LITR 4232 American Renaissance

LITR 4232 2008 final exam

Essay Answers to Question 6: how this course influenced or reflected your experience

as a student and / or teacher


Josh Hughey

Unifying Terms

            As a literature student the courses one takes should be influential to his understanding of whatever styles studied.  This is essentially the desired effect of any educational endeavor.  Literature, however, is an entirely different game.  This has to do with the fact that much of the interpretation of many works and passages within works are fiercely debated.  Mathematicians do not constantly debate the answer to two plus two.  Everything within mathematics is based on standardized rules.  Literature is an ever-changing living thing.  This in turn makes teaching a literature class all that much harder for it is up to the instructor to determine the proper balance between standardized terms and discussion of the many possibilities that any particular genre has to offer. 

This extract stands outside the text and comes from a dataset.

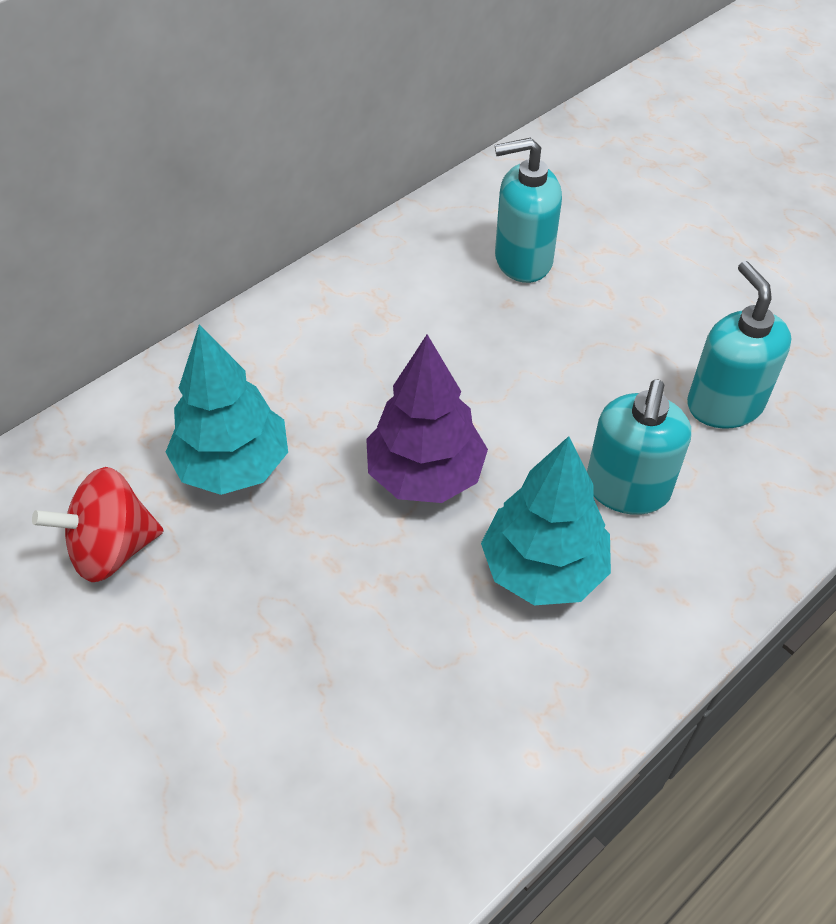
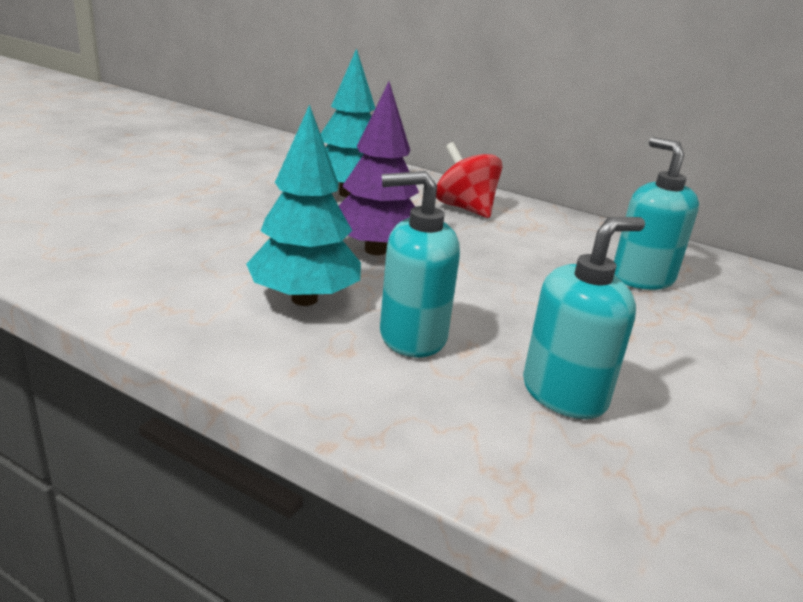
camera: 70 degrees right, 25 degrees down
(112, 548) = (271, 171): red spinning top -> red spinning top (465, 208)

            The period of the American Renaissance is a particularly effective era to showcase diversity.  With modern literature readers and scholars are used to constantly engaging new styles and possibilities.  Both the European and American Renaissance saw the emergence of many new styles and attitudes toward literature.  The difference between the present and then is that at that time new styles and attitudes were not a regular occurrence.  For people who were used to reading either the bible or perhaps an early adventure novel, some of these new styles would come as quite a shock.  Whether reading the sexual free-verse lines of Walt Whitman’s poetry or the depressing, and many times morbid, poetry of Edgar Allan Poe and Emily Dickinson.  Then there are other authors who take a more traditional approach to, say, romanticism while still applying new American ideas such as the forest as gothic scenery rather than a castle. 

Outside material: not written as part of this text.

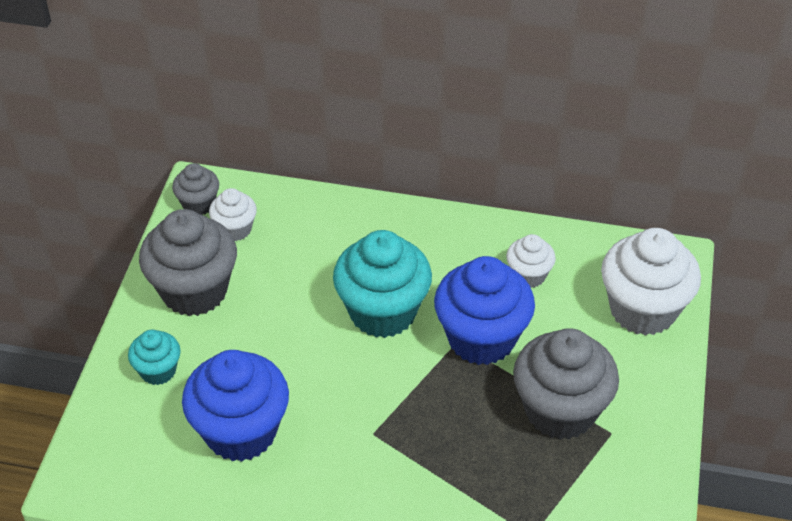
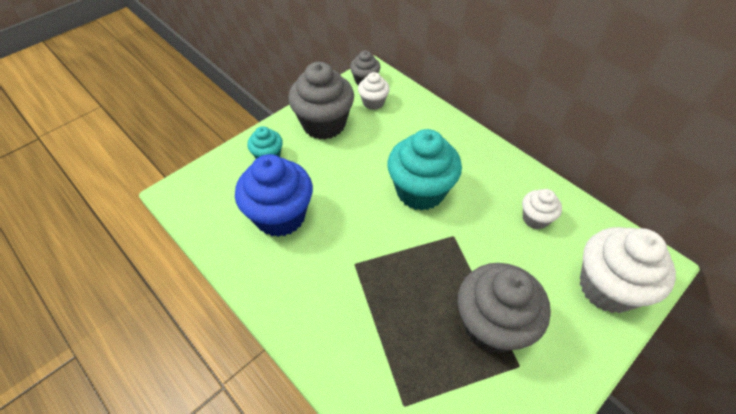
camera: 35 degrees right, 5 degrees up
(481, 338) = (472, 242): blue cupcake -> none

            The reason this course is so beneficial to a student of literature is its influence on discussion and firm inclusion of history.  As mentioned earlier, modern readers think nothing of constantly changing styles or works in which death and sex are very noticeable.  This course’s inclusion of history gives students a valuable understanding of the time period in which the texts were written and as a result helps them understand the progression of American literature as a whole through the era of the American Renaissance.  Stories like “Rip van Winkle” and “The Legend of Sleepy Hollow” make more sense to students if they know of the strong Dutch background of the area in which they take place.  Certain readers might only understand castles as the setting of gothic works, but this course discusses the significance of there being no castles in America but authors still seeking out someplace dark and mysterious, thus including the forest.  These things may seem obvious to some but to others they are entirely new concepts and stories to help them better understand the literature of the period.  Also, for those that do understand, the course remains beneficial for eventually there is something covered that they do not already know and being able to associate it with previous material, even if it was old to them, aids in memory.  A better understanding through discussion, definition and close reading as well as examination of the history that pertains to the works (objectives 1 & 2) is what this all boils down to. 

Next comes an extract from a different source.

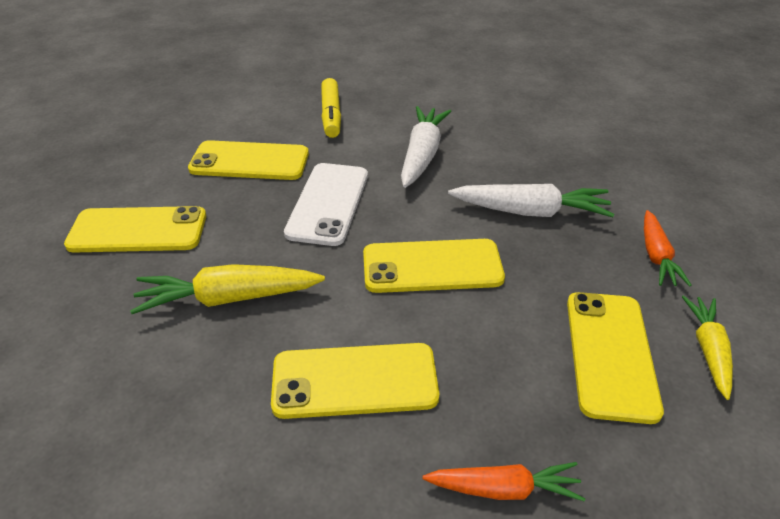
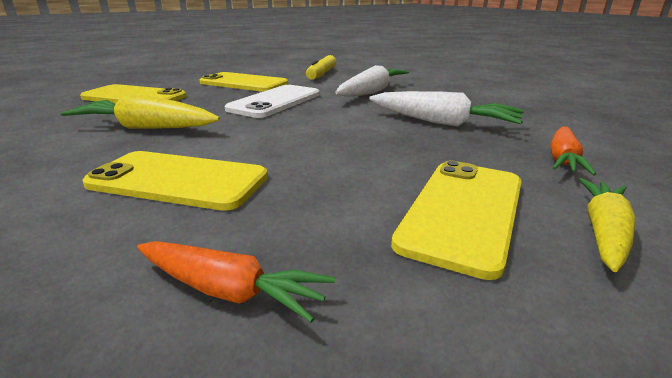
camera: 20 degrees right, 15 degrees down
(432, 267) = (323, 136): yellow phone -> none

            Objective 3 goes hand in hand with objective one.  Upon examining the history behind many of the texts the course brings to light for students many of the problems facing America during the Renaissance.  This not only gives the students a better understanding of the meaning of the texts it also enlightens them as to why the authors may have chosen to write their provocative (Whitman) and sometimes morbid (Poe, Hawthorne, Dickinson) works of fiction as well as the importance of the writing style in other forms such as the speeches of Abraham Lincoln.  Overall this course very well covers the wide range of authors and styles present during the American Renaissance as well as certain themes, such as Romanticism, the gothic and the sublime that often unite these otherwise different approaches.  The combination of the aspects and discussion-heavy classes are very beneficial to the learning experience of any student, myself included.